This ZEP proposes a streamlined method of publishing Yolo and Airgap packages based on a single `Zarf.yaml` file. The intention is to provide a means of distributing a single configured package regardless of whether or not the destination environment is behind an airgap, similar to how packages for different architectures are distributed.

## Motivation

As a user of Zarf and a maintainer of a large package which may or may not be distributed to internet-connected or airgapped environments, I would like a way to distribute this large package without managing multiple `zarf.yaml` files. The zarf package I maintain includes a few Helm Charts which are deployed with Flux. Using Flux, users are able to add additional values.yaml files to these Helm charts at deploy time. The airgap package is 6GB in size, which is completely unecessary for my internet-connected users, who only require the Yolo package containing the Helm charts.

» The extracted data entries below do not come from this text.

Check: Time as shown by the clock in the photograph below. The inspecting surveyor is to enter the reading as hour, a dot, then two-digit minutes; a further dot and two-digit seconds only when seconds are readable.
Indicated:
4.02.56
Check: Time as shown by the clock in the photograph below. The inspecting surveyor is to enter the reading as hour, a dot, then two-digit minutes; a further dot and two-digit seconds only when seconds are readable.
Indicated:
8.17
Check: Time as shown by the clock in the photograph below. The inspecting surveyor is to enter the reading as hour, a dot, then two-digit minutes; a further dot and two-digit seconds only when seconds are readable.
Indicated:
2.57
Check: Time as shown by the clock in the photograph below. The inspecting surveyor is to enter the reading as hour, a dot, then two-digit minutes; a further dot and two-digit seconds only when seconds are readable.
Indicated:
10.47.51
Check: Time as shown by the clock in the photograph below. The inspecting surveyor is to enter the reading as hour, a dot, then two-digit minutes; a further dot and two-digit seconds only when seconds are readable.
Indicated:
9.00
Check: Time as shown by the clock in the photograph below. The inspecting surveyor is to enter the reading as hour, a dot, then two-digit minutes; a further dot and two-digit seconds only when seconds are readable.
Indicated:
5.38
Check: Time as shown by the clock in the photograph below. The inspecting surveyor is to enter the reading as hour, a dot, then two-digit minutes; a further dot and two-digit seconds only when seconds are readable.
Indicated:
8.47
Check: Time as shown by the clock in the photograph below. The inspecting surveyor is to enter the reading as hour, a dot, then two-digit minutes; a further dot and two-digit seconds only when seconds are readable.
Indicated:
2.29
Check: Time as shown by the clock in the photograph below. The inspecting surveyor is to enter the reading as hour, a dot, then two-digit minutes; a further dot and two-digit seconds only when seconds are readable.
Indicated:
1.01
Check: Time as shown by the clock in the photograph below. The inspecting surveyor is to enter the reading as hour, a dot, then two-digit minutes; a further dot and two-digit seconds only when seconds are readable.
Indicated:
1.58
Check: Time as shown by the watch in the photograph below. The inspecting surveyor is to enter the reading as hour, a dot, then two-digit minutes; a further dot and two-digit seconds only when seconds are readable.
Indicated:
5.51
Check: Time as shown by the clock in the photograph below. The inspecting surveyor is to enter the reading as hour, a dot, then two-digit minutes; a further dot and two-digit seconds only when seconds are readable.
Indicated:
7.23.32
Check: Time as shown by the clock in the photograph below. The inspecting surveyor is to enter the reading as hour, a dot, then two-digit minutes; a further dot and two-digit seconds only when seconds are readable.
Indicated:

I would like use Zarf as a tool to create packages for both of these environments automatically, however the experience so far has been a lot of work and scripting to generate multiple `zarf.yaml` files and ensure they are correctly formatted and accurately implement the package I am trying to distribute. A process which in practice has not been foolproof.

Zarf should support Yolo packages natively, and in my opinion as a standard part of the packaging process and OCI image construction.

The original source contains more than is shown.